**PROBLEM TO SOLVE**
Pick out every line in the data below that holds "list".

**DATA TO PROCESS**

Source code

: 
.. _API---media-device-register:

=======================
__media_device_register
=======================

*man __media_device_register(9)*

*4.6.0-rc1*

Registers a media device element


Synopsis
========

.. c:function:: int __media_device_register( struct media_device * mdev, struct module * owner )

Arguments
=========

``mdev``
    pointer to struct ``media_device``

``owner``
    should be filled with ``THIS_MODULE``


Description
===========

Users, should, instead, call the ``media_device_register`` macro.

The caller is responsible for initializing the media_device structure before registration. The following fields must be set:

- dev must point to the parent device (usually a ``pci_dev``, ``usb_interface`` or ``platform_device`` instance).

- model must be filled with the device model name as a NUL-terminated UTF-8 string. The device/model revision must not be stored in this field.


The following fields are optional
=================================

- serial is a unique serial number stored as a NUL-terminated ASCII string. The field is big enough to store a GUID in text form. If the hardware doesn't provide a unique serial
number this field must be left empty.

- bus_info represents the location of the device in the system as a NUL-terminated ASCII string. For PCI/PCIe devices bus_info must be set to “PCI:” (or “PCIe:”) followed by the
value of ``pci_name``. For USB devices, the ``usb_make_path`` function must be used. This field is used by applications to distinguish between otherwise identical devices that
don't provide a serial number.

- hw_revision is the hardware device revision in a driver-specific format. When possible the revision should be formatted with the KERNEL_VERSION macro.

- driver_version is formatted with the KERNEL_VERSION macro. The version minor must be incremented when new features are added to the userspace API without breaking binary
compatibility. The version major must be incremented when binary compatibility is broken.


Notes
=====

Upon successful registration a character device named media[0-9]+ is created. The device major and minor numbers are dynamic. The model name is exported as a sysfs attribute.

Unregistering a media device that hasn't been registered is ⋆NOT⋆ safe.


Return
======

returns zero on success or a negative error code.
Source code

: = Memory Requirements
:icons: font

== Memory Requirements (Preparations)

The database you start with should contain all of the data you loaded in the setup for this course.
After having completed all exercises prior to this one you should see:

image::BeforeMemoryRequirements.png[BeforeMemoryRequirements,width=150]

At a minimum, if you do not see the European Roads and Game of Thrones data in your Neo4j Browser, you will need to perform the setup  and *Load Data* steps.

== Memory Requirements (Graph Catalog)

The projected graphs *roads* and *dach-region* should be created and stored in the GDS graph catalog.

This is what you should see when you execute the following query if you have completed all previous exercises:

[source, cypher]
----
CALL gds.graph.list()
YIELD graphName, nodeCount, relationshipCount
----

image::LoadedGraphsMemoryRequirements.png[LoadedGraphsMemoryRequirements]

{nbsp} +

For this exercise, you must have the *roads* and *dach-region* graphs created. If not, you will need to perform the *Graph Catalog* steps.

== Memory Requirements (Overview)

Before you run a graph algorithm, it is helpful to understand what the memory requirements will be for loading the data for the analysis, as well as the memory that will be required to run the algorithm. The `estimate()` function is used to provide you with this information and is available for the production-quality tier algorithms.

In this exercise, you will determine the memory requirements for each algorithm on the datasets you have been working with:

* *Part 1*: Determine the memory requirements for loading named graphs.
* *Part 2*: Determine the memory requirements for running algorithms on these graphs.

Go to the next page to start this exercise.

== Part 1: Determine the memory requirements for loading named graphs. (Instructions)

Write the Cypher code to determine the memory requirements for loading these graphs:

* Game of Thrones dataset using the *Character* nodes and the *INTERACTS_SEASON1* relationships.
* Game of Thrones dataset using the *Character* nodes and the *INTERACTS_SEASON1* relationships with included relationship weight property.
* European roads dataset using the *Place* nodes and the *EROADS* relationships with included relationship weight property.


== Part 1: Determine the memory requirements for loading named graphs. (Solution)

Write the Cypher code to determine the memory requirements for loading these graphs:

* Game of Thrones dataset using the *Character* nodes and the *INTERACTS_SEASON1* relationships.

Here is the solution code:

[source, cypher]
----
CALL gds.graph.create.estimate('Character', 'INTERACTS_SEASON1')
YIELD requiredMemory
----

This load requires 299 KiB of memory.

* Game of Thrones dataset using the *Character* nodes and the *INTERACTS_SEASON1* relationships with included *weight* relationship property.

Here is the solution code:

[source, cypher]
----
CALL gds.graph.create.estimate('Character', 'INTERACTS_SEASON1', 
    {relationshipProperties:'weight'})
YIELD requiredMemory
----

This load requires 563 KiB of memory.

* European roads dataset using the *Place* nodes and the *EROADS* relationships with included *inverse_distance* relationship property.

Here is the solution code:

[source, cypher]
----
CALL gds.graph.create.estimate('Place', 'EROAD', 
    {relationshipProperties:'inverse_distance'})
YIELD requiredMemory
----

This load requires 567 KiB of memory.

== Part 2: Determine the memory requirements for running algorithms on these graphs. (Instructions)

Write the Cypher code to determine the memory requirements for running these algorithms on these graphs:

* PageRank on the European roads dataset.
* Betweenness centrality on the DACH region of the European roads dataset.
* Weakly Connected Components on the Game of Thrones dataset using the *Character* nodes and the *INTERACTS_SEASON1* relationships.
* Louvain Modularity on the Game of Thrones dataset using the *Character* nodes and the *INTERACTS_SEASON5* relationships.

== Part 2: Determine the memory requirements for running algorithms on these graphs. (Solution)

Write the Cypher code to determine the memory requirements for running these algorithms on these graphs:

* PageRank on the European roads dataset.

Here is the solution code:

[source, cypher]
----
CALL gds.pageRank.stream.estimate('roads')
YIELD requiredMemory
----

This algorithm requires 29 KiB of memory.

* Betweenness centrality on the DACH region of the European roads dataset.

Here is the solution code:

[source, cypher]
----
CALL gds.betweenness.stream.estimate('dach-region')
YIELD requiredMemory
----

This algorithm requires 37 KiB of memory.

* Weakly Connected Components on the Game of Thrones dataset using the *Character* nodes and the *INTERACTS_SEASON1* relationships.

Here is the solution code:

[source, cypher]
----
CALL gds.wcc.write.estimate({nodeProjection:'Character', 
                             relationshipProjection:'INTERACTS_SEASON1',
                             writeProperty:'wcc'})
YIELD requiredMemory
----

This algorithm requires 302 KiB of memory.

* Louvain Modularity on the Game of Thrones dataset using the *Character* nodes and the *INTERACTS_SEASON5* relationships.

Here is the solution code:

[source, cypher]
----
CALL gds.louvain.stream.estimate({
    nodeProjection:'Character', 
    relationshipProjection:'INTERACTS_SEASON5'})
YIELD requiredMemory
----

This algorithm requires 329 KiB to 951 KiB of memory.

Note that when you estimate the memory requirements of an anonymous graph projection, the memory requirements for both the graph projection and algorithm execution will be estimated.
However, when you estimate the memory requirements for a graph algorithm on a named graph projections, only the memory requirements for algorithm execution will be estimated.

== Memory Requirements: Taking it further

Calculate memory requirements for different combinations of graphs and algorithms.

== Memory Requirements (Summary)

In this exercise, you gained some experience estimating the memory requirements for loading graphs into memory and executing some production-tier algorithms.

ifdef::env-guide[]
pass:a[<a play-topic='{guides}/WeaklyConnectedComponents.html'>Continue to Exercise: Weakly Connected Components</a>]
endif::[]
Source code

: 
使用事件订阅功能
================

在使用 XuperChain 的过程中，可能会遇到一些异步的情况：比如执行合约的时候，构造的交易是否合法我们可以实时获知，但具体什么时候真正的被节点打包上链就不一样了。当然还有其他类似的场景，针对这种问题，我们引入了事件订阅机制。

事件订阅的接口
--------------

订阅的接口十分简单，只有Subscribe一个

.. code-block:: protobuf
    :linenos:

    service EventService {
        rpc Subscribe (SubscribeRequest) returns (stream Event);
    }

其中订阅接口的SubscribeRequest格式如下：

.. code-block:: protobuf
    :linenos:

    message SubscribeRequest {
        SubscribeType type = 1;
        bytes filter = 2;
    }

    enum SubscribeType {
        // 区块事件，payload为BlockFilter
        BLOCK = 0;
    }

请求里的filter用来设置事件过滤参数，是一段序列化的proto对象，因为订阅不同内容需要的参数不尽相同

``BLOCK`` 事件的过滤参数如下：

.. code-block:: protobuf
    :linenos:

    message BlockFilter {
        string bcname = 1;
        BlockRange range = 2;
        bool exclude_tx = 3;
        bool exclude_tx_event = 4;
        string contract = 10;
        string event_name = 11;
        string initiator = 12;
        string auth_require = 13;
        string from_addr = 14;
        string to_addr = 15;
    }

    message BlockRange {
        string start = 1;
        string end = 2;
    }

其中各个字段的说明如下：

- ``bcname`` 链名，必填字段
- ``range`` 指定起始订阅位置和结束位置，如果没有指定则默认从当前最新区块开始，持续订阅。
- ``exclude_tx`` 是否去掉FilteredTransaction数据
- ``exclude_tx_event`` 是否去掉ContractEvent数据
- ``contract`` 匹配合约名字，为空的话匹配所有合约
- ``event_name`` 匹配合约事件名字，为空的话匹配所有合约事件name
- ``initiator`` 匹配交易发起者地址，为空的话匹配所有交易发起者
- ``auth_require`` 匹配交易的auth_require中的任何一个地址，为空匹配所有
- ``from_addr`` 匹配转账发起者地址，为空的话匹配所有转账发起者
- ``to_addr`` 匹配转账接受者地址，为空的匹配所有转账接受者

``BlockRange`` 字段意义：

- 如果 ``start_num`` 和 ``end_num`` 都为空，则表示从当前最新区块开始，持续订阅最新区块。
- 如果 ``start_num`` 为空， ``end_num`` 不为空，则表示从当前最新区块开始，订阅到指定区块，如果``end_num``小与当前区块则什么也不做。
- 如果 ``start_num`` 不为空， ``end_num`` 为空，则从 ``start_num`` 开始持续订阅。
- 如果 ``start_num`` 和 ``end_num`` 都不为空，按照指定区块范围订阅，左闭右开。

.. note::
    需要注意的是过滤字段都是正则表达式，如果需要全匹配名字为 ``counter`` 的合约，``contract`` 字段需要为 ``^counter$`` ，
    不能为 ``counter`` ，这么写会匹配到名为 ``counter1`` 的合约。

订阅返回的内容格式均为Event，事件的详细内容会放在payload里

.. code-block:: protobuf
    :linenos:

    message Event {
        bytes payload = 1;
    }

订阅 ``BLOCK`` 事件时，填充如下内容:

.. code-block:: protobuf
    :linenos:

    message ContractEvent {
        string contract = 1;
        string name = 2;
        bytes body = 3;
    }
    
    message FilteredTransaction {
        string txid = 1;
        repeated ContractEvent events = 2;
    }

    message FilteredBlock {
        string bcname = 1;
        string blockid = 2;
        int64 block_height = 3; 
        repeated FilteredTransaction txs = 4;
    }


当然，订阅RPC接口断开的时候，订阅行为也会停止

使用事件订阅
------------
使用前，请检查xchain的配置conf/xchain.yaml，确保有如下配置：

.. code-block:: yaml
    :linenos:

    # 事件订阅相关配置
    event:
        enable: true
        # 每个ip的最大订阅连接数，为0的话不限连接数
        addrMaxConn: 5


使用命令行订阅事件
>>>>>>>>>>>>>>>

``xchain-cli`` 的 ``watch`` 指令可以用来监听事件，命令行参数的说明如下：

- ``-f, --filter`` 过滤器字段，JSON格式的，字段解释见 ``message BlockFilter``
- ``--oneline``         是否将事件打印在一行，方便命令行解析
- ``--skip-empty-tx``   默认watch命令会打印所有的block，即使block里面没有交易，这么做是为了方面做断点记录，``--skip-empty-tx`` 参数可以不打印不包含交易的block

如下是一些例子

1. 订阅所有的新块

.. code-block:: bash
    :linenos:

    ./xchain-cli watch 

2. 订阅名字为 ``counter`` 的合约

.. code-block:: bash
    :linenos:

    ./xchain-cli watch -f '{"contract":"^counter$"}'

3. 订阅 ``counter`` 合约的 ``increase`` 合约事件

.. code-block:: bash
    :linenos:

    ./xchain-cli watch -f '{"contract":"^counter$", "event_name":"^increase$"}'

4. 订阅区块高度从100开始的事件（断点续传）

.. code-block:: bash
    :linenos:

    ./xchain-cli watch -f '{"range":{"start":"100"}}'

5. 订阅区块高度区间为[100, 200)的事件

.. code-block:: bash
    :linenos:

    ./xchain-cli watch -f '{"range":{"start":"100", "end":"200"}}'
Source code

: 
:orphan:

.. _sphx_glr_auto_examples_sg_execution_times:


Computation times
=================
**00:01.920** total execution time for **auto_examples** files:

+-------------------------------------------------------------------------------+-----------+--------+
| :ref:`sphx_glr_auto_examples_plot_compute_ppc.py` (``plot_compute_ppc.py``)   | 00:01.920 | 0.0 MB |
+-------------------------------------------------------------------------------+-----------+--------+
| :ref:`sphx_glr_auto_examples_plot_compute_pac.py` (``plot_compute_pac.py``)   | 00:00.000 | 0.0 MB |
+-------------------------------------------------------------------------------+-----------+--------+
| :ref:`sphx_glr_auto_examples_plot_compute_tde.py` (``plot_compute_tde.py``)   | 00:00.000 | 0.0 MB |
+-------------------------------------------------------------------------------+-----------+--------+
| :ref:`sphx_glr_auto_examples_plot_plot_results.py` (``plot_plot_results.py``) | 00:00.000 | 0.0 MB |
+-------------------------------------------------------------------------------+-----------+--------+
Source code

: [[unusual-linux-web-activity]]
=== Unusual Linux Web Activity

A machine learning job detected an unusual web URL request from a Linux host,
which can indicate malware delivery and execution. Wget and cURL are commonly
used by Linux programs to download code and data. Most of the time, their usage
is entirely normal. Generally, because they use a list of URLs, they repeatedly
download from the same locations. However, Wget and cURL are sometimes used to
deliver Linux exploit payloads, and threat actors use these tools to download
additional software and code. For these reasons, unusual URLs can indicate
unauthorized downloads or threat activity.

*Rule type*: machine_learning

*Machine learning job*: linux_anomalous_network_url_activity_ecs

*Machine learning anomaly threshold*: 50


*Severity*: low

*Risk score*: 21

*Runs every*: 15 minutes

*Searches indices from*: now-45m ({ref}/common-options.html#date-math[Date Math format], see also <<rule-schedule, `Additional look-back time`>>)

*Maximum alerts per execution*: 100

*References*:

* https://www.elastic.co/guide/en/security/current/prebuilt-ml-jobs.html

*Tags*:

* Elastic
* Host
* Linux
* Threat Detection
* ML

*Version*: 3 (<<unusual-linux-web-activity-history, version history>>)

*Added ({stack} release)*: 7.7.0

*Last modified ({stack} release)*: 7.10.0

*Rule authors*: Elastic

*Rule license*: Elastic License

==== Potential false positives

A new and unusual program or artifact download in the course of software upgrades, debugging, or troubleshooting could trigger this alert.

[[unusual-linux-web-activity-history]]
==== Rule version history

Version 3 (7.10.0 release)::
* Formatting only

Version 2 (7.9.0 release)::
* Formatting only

**RESPONSE TO THIS EXERCISE**
CALL gds.graph.list()
is entirely normal. Generally, because they use a list of URLs, they repeatedly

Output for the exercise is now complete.